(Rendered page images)
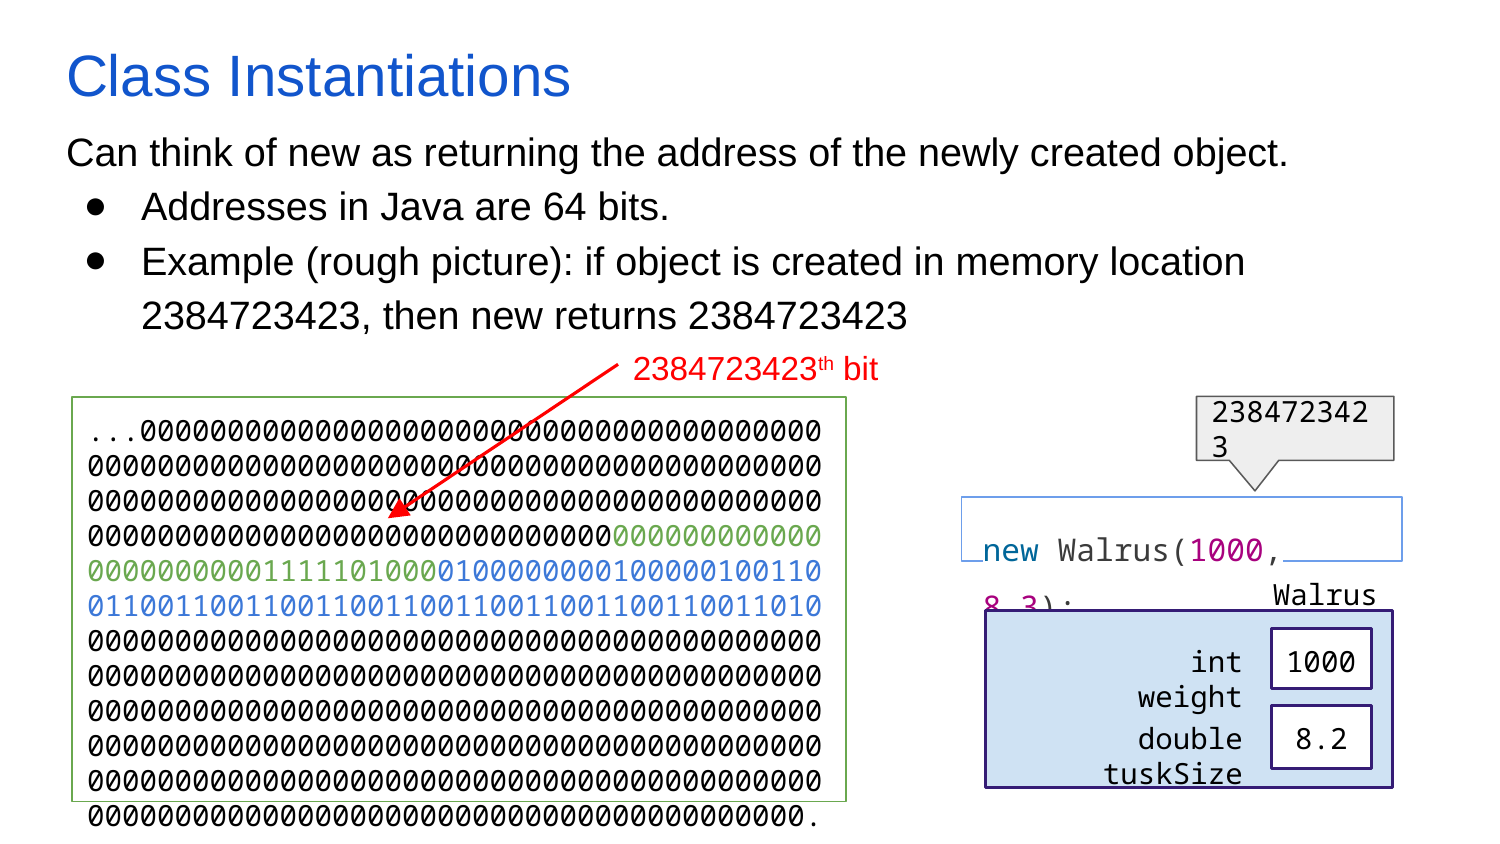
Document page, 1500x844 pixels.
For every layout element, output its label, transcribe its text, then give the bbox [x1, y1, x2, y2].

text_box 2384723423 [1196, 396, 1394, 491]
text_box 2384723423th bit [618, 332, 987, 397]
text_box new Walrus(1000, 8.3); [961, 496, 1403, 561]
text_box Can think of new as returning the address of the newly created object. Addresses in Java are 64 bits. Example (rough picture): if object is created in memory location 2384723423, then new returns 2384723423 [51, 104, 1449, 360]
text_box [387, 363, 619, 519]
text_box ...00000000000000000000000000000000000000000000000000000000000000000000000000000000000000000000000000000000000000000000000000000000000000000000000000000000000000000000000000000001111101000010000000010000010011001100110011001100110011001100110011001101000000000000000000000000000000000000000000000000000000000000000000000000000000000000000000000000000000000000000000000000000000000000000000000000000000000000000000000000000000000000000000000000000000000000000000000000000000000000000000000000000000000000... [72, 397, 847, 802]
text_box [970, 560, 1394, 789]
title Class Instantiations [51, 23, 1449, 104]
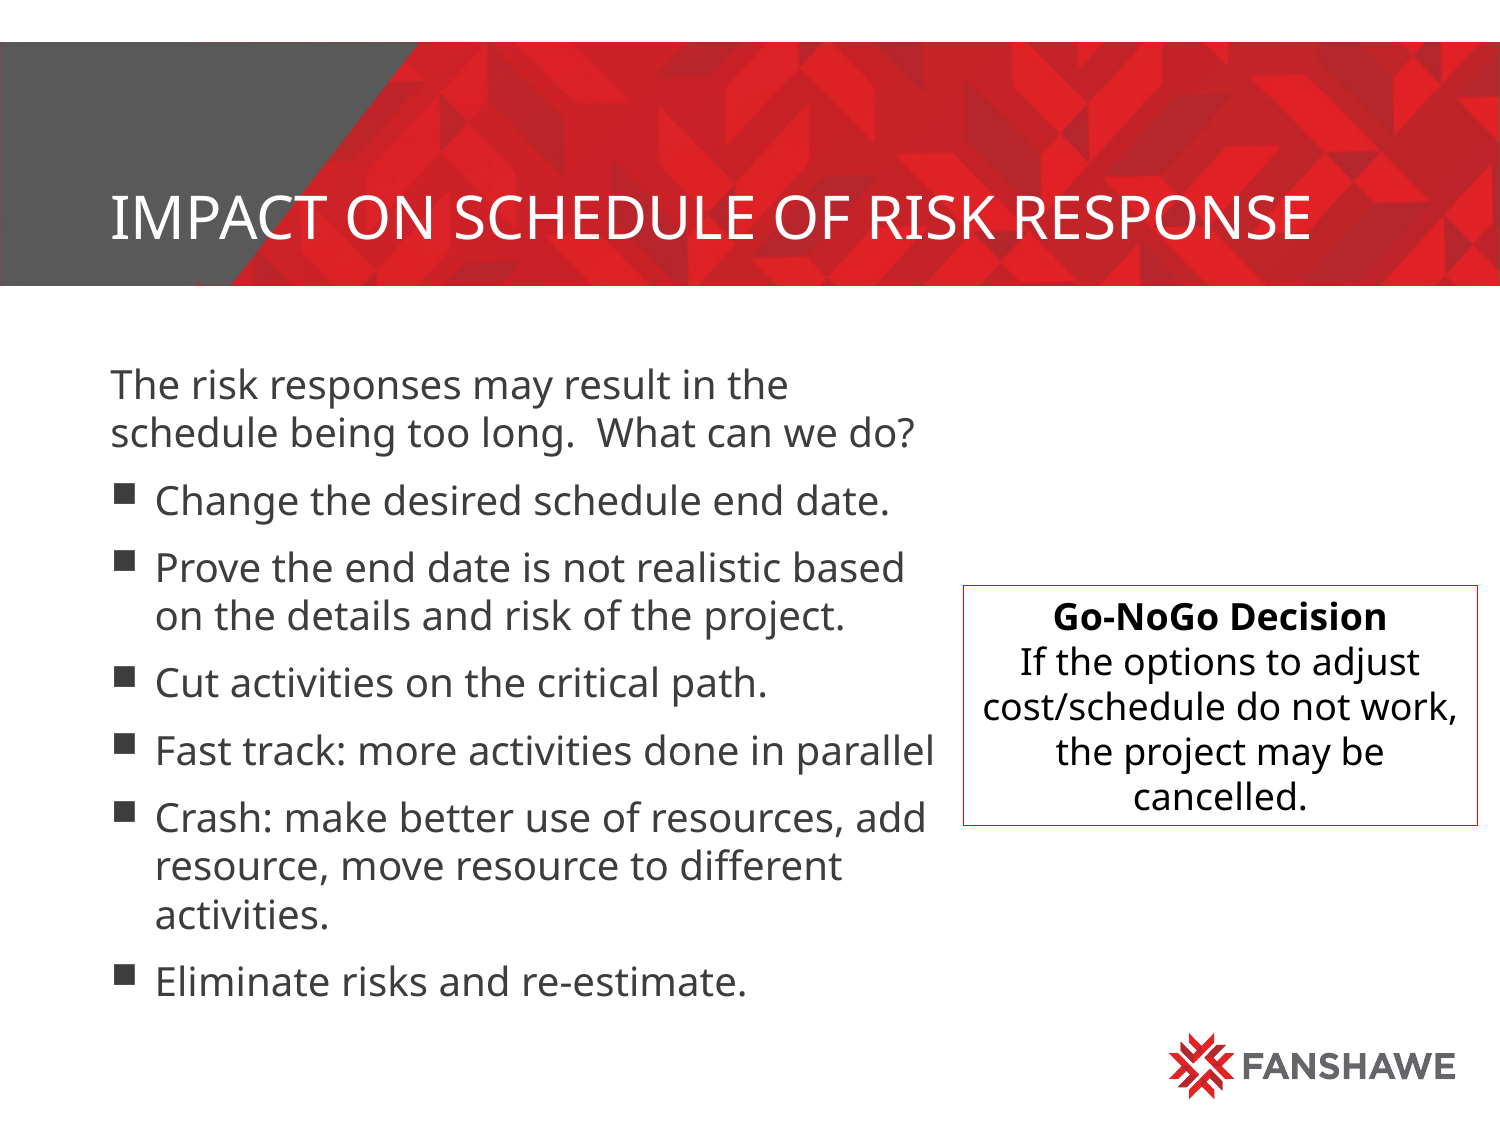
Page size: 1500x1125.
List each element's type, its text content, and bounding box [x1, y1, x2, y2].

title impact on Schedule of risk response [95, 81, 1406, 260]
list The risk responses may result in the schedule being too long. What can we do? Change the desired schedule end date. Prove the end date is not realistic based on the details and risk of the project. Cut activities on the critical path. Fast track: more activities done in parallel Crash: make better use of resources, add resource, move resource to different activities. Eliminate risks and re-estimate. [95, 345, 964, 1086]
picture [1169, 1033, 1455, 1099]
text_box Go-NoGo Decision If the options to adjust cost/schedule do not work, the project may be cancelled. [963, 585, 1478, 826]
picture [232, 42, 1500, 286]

**Work instructions**: Set the records down again word for word; the pictures stay out.

**Answer area**:
Document page, 1500x844 pixels.
For every layout element, output its label, transcribe its text, then give the bbox [x1, y1, x2, y2].

text_box 2384723423 [1196, 396, 1394, 491]
text_box 2384723423th bit [618, 332, 987, 397]
text_box new Walrus(1000, 8.3); [961, 496, 1403, 561]
text_box Can think of new as returning the address of the newly created object. Addresses in Java are 64 bits. Example (rough picture): if object is created in memory location 2384723423, then new returns 2384723423 [51, 104, 1449, 360]
text_box [387, 363, 619, 519]
text_box ...00000000000000000000000000000000000000000000000000000000000000000000000000000000000000000000000000000000000000000000000000000000000000000000000000000000000000000000000000000001111101000010000000010000010011001100110011001100110011001100110011001101000000000000000000000000000000000000000000000000000000000000000000000000000000000000000000000000000000000000000000000000000000000000000000000000000000000000000000000000000000000000000000000000000000000000000000000000000000000000000000000000000000000000... [72, 397, 847, 802]
text_box [970, 560, 1394, 789]
title Class Instantiations [51, 23, 1449, 104]
Page size: 1500x1125.
List each element's type, its text content, and bounding box [x1, y1, x2, y2].

title impact on Schedule of risk response [95, 81, 1406, 260]
list The risk responses may result in the schedule being too long. What can we do? Change the desired schedule end date. Prove the end date is not realistic based on the details and risk of the project. Cut activities on the critical path. Fast track: more activities done in parallel Crash: make better use of resources, add resource, move resource to different activities. Eliminate risks and re-estimate. [95, 345, 964, 1086]
picture [1169, 1033, 1455, 1099]
text_box Go-NoGo Decision If the options to adjust cost/schedule do not work, the project may be cancelled. [963, 585, 1478, 826]
picture [232, 42, 1500, 286]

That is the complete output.